E qui inizia il capitolo più grottesco. Ovviamente il privato per costruire l’opera deve finanziarsi sul mercato, in questo caso per circa 1,5 miliardi. Ma nessuna banca finora si è arrischiata a prestare soldi al costruttore Matterino Dogliani. La garanzia sottostante è, in sostanza, della regione Veneto che però, se dovesse fare fronte ai 366 milioni all’anno andrebbe in default. In pratica per una banca comprare le obbligazioni Sis sarebbe come investire in titoli di Stato italiani nel novembre del 2011.
Spunta a questo punto l’ex ministro dell’Economia Vittorio Grilli, oggi capo dell’investment banking europeo di Jp Morgan. La banca americana ha pronto il piano per l’emissione delle obbligazioni con cedola dell’8 per cento, un lauto interesse che alla fine sarebbe pagato da Zaia. Grilli tiene molto all’affare che porterebbe nelle casse di Jp Morgan una cifra stimata tra i 40 e gli 80 milioni di euro per la prestazione di arranger. Siccome nessuna banca vuole comprare il Pedemontana Bond, Grilli sta facendo pressioni sulla Bei e sulla Cdp perché si mettano una mano sulla coscienza e partecipino all’operazione: sarebbe un segnale forte per il mercato e garantirebbe il successo dell’operazione.
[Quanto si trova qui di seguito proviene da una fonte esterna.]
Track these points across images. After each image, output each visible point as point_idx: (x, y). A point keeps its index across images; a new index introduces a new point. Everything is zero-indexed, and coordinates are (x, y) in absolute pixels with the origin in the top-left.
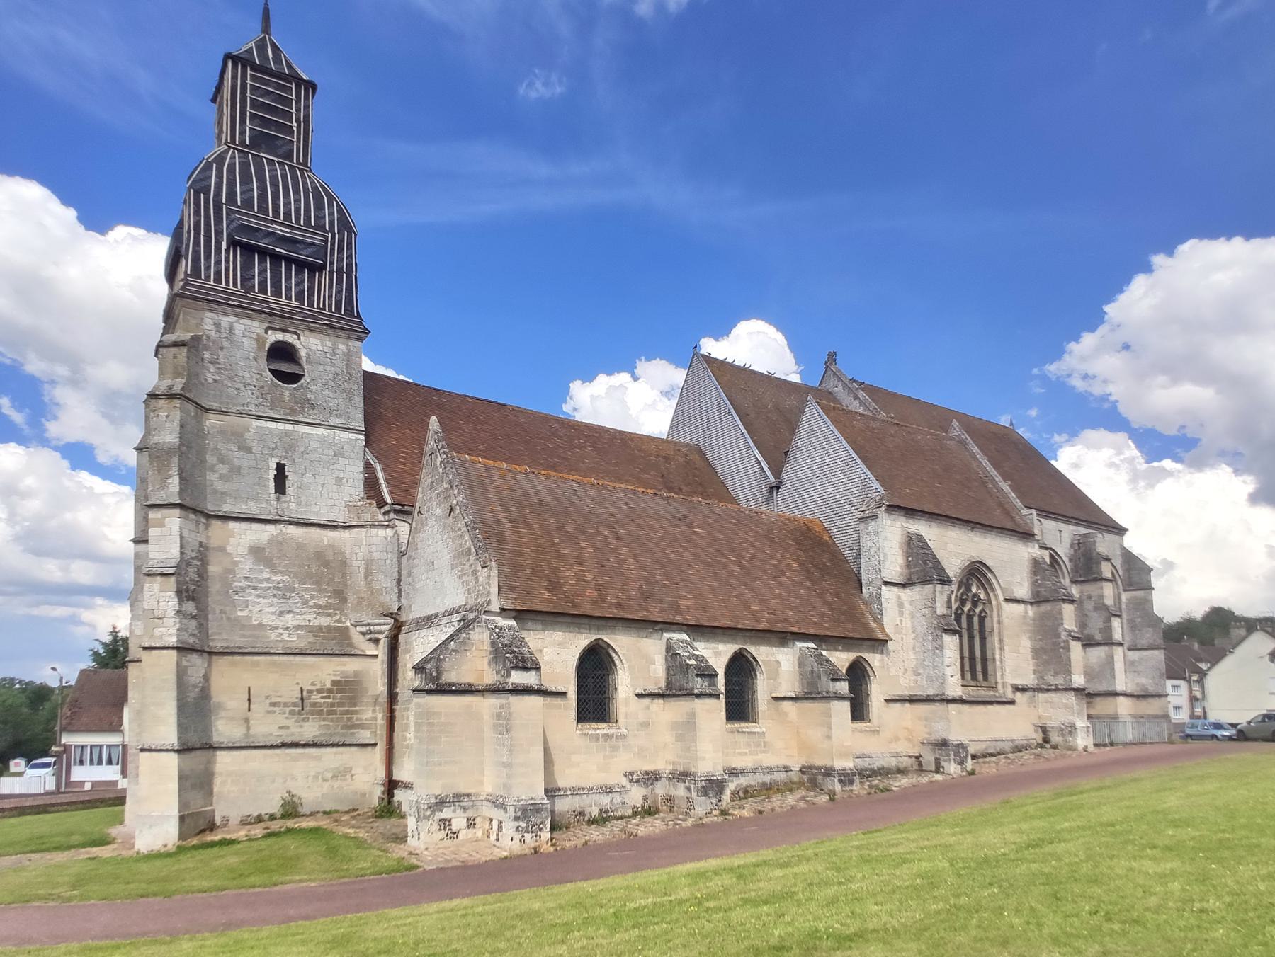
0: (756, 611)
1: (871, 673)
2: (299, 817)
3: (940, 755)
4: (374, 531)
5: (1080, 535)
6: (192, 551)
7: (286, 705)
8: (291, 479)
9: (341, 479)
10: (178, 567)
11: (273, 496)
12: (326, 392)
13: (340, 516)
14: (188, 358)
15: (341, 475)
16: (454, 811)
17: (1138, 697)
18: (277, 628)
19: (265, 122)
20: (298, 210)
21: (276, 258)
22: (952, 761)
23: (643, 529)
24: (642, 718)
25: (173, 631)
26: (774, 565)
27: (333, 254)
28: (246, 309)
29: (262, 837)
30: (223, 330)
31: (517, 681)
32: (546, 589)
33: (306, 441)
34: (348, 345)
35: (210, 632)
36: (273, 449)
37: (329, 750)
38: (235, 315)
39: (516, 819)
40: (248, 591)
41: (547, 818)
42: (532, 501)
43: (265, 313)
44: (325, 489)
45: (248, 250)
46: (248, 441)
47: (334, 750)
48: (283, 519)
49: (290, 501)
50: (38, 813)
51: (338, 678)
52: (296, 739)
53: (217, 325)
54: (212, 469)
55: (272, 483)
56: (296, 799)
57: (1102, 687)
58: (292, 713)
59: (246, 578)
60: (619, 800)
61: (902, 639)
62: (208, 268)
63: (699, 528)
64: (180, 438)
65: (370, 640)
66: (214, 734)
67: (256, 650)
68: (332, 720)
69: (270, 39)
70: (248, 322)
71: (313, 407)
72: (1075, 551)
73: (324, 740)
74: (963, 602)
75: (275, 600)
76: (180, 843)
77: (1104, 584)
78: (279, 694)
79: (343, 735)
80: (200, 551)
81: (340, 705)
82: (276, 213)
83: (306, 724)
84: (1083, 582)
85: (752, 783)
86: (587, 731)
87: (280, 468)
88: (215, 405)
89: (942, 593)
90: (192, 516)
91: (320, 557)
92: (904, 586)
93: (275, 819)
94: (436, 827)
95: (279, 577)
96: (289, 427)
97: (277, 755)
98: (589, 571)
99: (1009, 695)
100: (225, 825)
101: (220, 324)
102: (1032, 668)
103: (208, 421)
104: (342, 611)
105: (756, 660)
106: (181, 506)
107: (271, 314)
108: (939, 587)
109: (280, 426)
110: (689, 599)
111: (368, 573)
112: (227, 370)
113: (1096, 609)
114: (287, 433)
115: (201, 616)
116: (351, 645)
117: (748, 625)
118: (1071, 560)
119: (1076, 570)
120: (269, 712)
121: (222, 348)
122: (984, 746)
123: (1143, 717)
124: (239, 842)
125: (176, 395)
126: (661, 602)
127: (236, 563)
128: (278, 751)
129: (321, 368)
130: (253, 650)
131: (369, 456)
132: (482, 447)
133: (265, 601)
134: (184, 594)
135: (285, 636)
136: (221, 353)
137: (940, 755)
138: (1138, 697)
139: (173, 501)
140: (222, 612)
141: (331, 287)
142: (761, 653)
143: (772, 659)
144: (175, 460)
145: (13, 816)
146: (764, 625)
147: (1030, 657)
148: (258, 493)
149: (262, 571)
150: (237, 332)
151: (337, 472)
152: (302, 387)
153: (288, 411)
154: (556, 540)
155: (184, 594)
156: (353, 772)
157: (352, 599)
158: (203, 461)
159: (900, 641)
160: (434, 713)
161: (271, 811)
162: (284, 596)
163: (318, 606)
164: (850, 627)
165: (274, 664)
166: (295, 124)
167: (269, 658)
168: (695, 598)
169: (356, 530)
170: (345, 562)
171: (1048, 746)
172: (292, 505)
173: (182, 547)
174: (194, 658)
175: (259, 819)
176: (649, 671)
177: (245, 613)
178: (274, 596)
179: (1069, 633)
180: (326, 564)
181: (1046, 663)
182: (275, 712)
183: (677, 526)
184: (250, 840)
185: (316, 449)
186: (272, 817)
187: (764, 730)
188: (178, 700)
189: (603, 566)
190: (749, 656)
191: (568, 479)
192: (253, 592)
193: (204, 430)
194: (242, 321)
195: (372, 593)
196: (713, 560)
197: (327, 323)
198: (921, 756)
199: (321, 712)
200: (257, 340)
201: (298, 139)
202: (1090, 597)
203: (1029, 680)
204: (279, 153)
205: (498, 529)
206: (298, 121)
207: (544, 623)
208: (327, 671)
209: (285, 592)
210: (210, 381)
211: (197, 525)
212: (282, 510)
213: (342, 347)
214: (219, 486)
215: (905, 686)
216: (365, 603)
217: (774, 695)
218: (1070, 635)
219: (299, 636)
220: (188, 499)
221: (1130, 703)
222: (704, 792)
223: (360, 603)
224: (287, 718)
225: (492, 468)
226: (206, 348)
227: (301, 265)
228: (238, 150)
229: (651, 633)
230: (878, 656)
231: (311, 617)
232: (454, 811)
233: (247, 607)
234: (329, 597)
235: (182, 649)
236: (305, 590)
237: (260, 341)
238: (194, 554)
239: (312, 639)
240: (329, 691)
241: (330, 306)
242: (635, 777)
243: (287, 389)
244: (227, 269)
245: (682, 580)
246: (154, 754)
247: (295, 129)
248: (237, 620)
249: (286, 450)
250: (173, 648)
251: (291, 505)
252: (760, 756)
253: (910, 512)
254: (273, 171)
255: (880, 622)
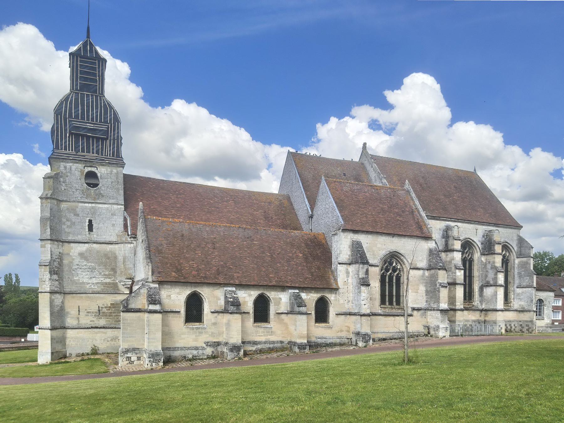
0: (272, 277)
1: (330, 303)
2: (97, 354)
3: (357, 338)
4: (126, 245)
5: (488, 231)
6: (56, 256)
7: (93, 312)
8: (95, 225)
9: (114, 224)
10: (50, 262)
11: (87, 233)
12: (108, 190)
13: (114, 239)
14: (53, 182)
15: (114, 223)
16: (132, 354)
17: (520, 311)
18: (89, 284)
19: (86, 79)
20: (97, 116)
21: (88, 137)
22: (361, 341)
23: (228, 244)
24: (213, 321)
25: (48, 286)
26: (289, 256)
27: (111, 133)
28: (75, 161)
29: (79, 361)
30: (67, 169)
31: (151, 308)
32: (174, 272)
33: (100, 210)
34: (117, 170)
35: (64, 285)
36: (87, 214)
37: (109, 330)
38: (72, 162)
39: (149, 358)
40: (78, 270)
41: (162, 358)
42: (179, 235)
43: (83, 161)
44: (108, 229)
45: (77, 136)
46: (78, 212)
47: (111, 330)
48: (91, 241)
49: (94, 234)
50: (25, 349)
51: (113, 303)
52: (97, 325)
53: (65, 167)
54: (64, 224)
55: (87, 228)
56: (97, 348)
57: (492, 307)
58: (95, 316)
59: (78, 265)
60: (201, 352)
61: (348, 287)
62: (62, 145)
63: (256, 241)
64: (50, 214)
65: (126, 287)
66: (66, 323)
67: (81, 292)
68: (111, 319)
69: (89, 40)
70: (77, 165)
71: (103, 196)
72: (485, 239)
73: (107, 326)
74: (387, 270)
75: (89, 273)
76: (51, 362)
77: (496, 256)
78: (90, 308)
79: (115, 324)
80: (59, 256)
81: (114, 313)
82: (88, 119)
83: (101, 320)
84: (487, 254)
85: (264, 347)
86: (188, 326)
87: (90, 221)
88: (65, 199)
89: (363, 268)
90: (56, 243)
91: (106, 256)
92: (350, 264)
93: (89, 355)
94: (125, 359)
95: (90, 264)
96: (93, 205)
97: (90, 331)
98: (196, 263)
99: (415, 313)
100: (70, 356)
101: (66, 167)
102: (425, 299)
103: (62, 205)
104: (115, 276)
105: (269, 298)
106: (51, 240)
107: (85, 161)
108: (361, 266)
109: (90, 205)
110: (240, 273)
111: (124, 262)
112: (69, 184)
113: (492, 268)
114: (93, 207)
115: (60, 280)
116: (118, 290)
117: (265, 283)
118: (482, 244)
119: (484, 249)
120: (86, 315)
121: (67, 176)
122: (391, 335)
123: (521, 322)
124: (71, 362)
125: (48, 198)
126: (226, 275)
127: (73, 259)
128: (90, 330)
129: (106, 180)
130: (80, 292)
131: (126, 214)
132: (178, 205)
133: (85, 273)
134: (53, 272)
135: (92, 287)
136: (67, 178)
137: (357, 338)
138: (520, 311)
139: (48, 238)
140: (68, 278)
141: (110, 146)
142: (272, 295)
143: (277, 297)
144: (49, 222)
145: (16, 350)
146: (274, 283)
147: (424, 295)
148: (82, 232)
149: (83, 262)
150: (73, 169)
151: (113, 222)
152: (98, 189)
153: (93, 199)
154: (185, 251)
155: (53, 272)
156: (119, 338)
157: (118, 272)
158: (60, 221)
159: (346, 288)
160: (125, 319)
161: (87, 352)
162: (92, 271)
163: (105, 275)
164: (319, 283)
165: (88, 297)
166: (98, 78)
167: (86, 295)
168: (243, 273)
169: (120, 245)
170: (116, 257)
171: (429, 335)
172: (95, 236)
173: (51, 255)
174: (57, 295)
175: (83, 355)
176: (217, 303)
177: (77, 278)
178: (88, 271)
179: (440, 284)
180: (109, 258)
181: (431, 297)
182: (89, 315)
183: (246, 241)
184: (75, 362)
185: (104, 213)
186: (88, 354)
187: (272, 326)
188: (50, 311)
189: (203, 261)
190: (266, 296)
191: (199, 224)
192: (80, 270)
193: (61, 209)
194: (75, 165)
195: (126, 269)
196: (258, 256)
197: (108, 162)
198: (352, 339)
199: (106, 315)
200: (81, 172)
201: (99, 84)
202: (489, 262)
203: (423, 305)
204: (91, 91)
205: (160, 248)
206: (99, 76)
207: (171, 285)
208: (109, 300)
209: (92, 270)
210: (63, 189)
211: (58, 246)
212: (91, 238)
213: (115, 171)
214: (67, 230)
215: (348, 307)
216: (123, 273)
217: (277, 312)
218: (440, 285)
219: (98, 287)
220: (54, 237)
221: (515, 314)
222: (231, 350)
223: (121, 273)
224: (93, 318)
225: (164, 222)
226: (61, 177)
227: (98, 139)
228: (75, 92)
229: (219, 288)
230: (333, 295)
231: (102, 279)
232: (132, 354)
233: (78, 276)
234: (110, 271)
235: (52, 293)
236: (100, 269)
237: (82, 172)
238: (56, 257)
239: (103, 288)
240: (110, 307)
241: (110, 154)
242: (209, 344)
243: (92, 190)
244: (69, 144)
245: (239, 265)
246: (43, 330)
247: (98, 80)
248: (74, 281)
249: (92, 214)
250: (48, 292)
251: (94, 236)
252: (269, 337)
253: (355, 232)
254: (88, 100)
255: (336, 280)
Per questa ragione i tecnici di Bei e Cdp hanno messo a punto lo studio sulle previsioni di traffico che giovedì hanno illustrato a De Vincenti. E le conclusioni sono infauste: solo un pazzo investirebbe su un’operazione così strampalata, ed essendo Bei e Cdp banche pubbliche i loro manager non possono fare follie. A complicare il quadro c’è però un manifesto interesse del presidente di Cdp, Claudio Costamagna, per l’operazione. Da mesi Grilli sta premendo su di lui in modo insistente facendo leva sull’ottimo rapporto tra i due banchieri, cementato dalla mossa realizzata da Grilli nello scorso gennaio: ha assunto in Jp Morgan la moglie di Costamagna, Alberica Brivio Sforza, assegnandole il ruolo di “senior private banker per la clientela Ultra High Net Worth”. A occhio dev’essere un mestiere molto difficile.
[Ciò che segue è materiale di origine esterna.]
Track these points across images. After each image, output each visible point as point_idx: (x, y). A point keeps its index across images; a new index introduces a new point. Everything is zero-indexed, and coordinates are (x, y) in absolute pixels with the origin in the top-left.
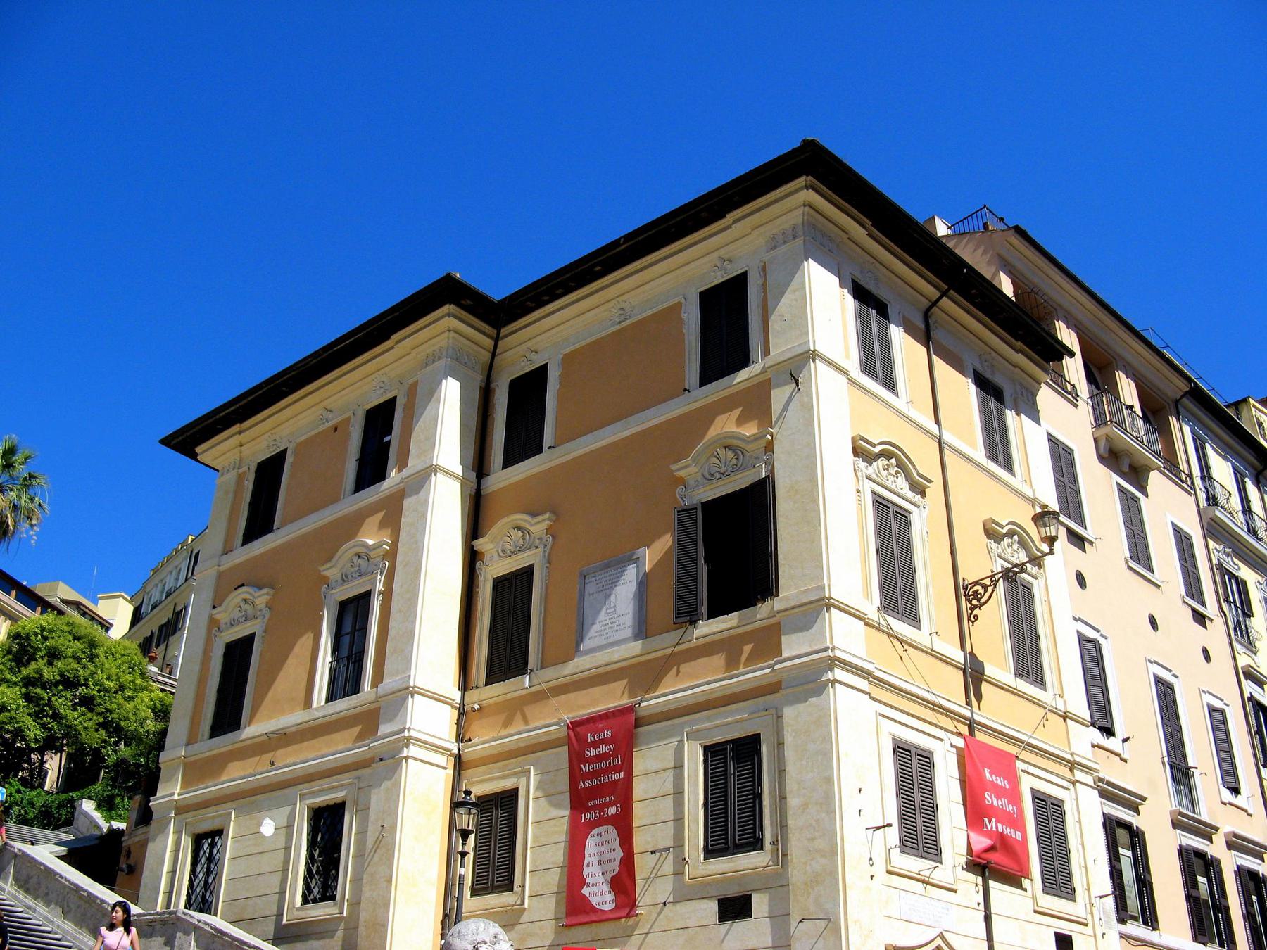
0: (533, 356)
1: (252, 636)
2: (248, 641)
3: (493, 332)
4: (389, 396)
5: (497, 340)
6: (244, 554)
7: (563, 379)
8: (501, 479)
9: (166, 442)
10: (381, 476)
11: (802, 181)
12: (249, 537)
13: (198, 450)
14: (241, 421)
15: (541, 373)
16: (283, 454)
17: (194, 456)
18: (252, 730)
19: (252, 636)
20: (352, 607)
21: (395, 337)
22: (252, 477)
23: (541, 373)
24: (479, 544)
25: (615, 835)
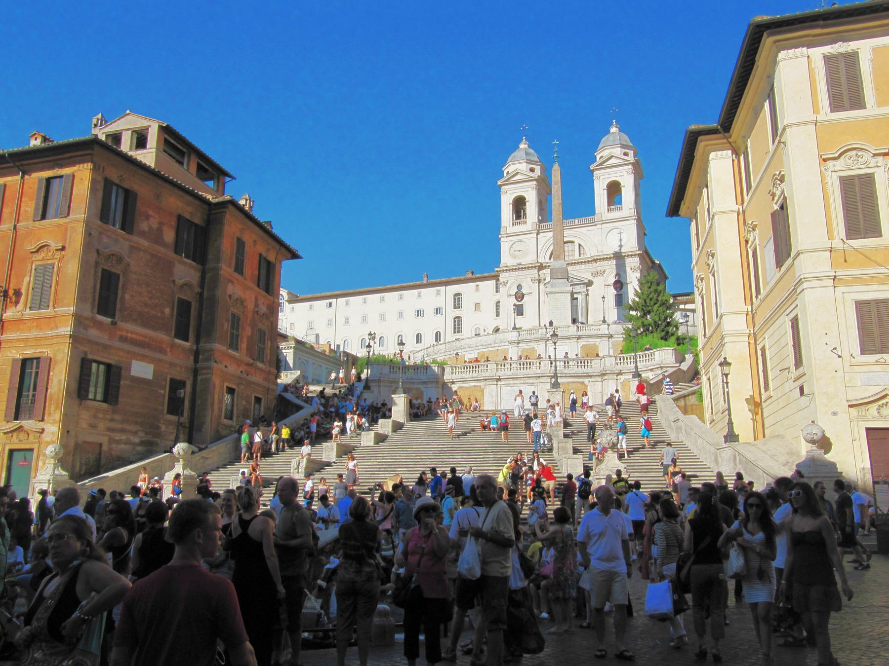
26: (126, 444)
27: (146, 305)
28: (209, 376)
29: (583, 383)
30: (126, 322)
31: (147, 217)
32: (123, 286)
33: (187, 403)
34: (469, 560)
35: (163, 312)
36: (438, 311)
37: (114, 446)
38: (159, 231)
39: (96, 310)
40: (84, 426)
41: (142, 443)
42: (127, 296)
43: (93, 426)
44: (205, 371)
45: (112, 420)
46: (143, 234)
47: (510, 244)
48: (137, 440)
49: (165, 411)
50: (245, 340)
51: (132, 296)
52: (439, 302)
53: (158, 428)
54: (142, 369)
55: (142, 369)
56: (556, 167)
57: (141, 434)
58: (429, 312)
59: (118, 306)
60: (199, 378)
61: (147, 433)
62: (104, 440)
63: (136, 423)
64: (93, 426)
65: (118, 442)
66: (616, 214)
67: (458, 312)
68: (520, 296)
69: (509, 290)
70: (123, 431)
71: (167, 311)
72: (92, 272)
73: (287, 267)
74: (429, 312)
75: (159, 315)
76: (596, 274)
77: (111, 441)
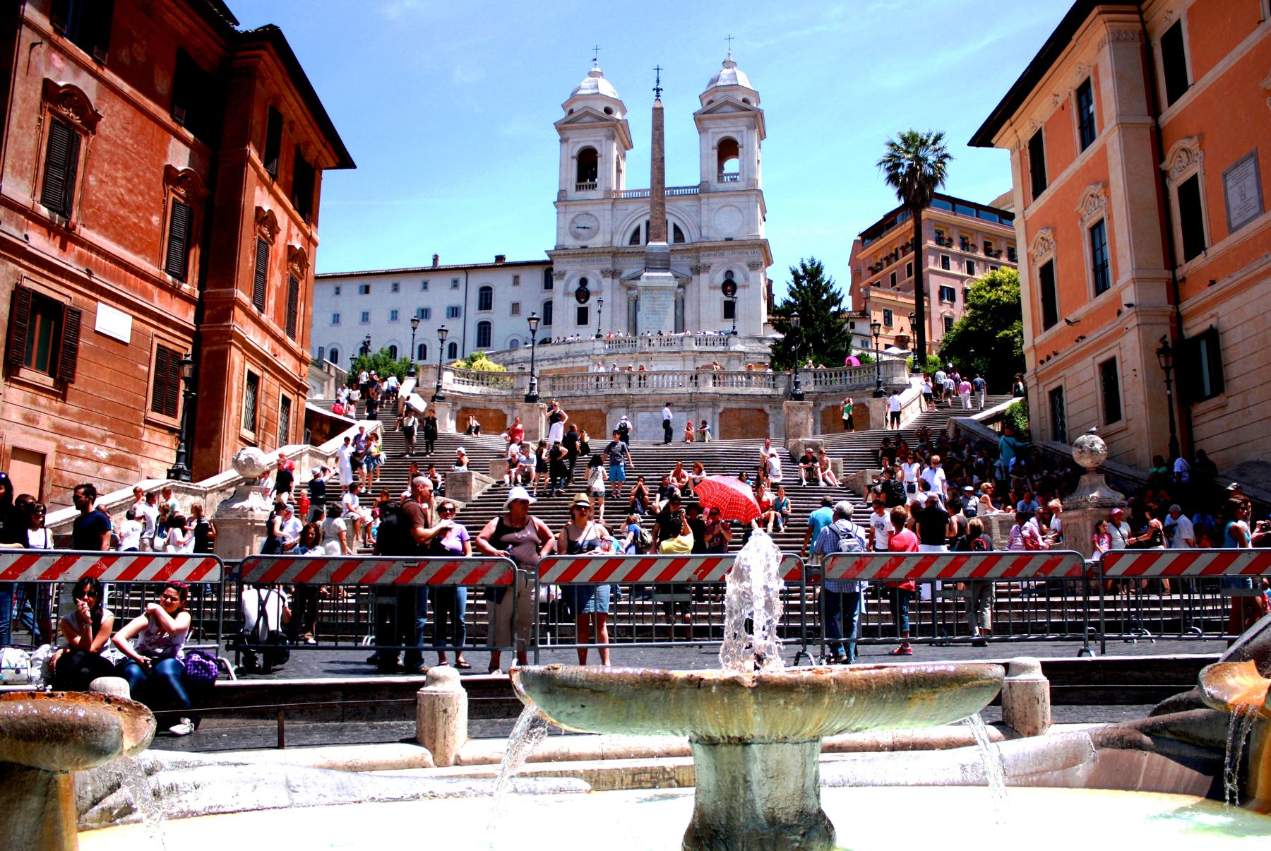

Adesso tocca a De Vincenti trovare una soluzione. Non sarà facile. Il complesso sistema di clausole firmate da Vernizzi rende quasi impossibile risolvere il pasticcio senza pagare sontuose penali al consorzio Sis. Purtroppo il Codice Appalti appena riformato dal governo non contiene l’unica norma che avrebbe salvato il Paese da flagelli del genere: vietare per legge il project financing.